» ACTION ITEM
Out of the lines below, please list those that hold the string "heavy".
************
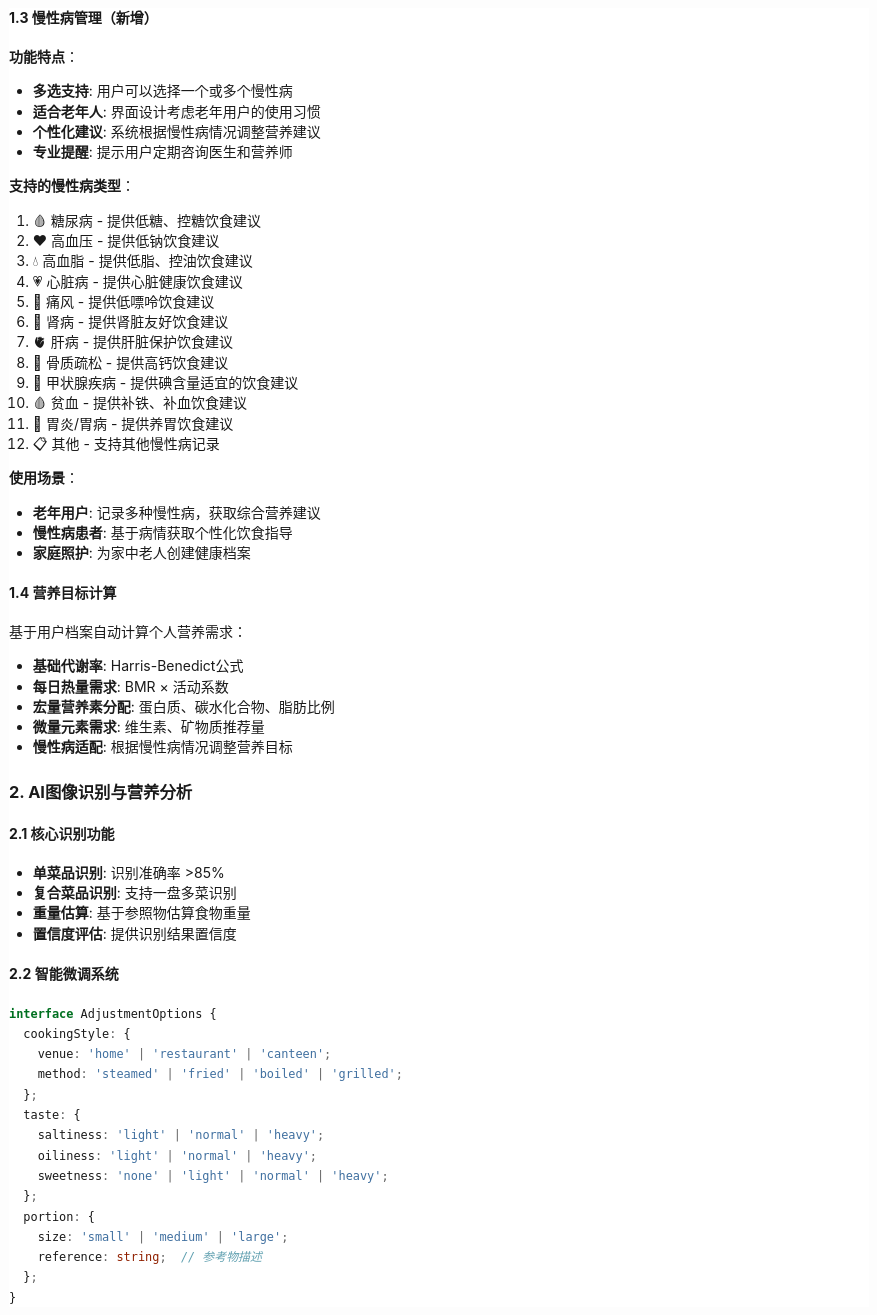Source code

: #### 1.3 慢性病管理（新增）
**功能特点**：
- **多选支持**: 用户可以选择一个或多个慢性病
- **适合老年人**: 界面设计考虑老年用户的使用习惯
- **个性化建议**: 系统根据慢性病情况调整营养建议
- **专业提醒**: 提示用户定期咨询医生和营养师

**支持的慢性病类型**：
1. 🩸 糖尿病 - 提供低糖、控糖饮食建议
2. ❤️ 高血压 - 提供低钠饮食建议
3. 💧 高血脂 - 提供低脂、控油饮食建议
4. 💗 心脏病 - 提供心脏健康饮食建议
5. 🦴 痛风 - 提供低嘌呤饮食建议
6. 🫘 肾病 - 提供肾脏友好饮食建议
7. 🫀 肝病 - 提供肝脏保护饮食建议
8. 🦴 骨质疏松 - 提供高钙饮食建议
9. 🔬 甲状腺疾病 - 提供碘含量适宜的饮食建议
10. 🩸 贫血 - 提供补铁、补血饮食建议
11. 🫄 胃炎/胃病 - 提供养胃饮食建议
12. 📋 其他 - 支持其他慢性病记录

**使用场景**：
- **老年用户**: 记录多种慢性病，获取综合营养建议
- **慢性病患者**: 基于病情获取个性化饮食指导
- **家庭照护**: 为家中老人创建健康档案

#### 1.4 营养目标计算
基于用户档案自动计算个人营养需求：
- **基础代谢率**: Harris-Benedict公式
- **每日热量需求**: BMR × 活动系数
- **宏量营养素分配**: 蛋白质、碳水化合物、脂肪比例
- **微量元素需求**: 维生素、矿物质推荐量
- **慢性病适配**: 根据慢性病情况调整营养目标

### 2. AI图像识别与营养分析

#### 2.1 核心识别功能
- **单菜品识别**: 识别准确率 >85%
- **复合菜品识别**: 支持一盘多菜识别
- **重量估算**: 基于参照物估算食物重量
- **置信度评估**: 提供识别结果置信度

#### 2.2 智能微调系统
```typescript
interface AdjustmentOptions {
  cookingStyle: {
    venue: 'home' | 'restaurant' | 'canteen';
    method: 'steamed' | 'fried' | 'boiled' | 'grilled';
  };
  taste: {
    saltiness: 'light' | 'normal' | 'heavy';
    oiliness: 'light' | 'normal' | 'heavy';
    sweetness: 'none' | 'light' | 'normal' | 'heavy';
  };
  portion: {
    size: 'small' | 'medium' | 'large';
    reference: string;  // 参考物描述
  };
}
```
************
» ANSWER SECTION
    saltiness: 'light' | 'normal' | 'heavy';
    oiliness: 'light' | 'normal' | 'heavy';
    sweetness: 'none' | 'light' | 'normal' | 'heavy';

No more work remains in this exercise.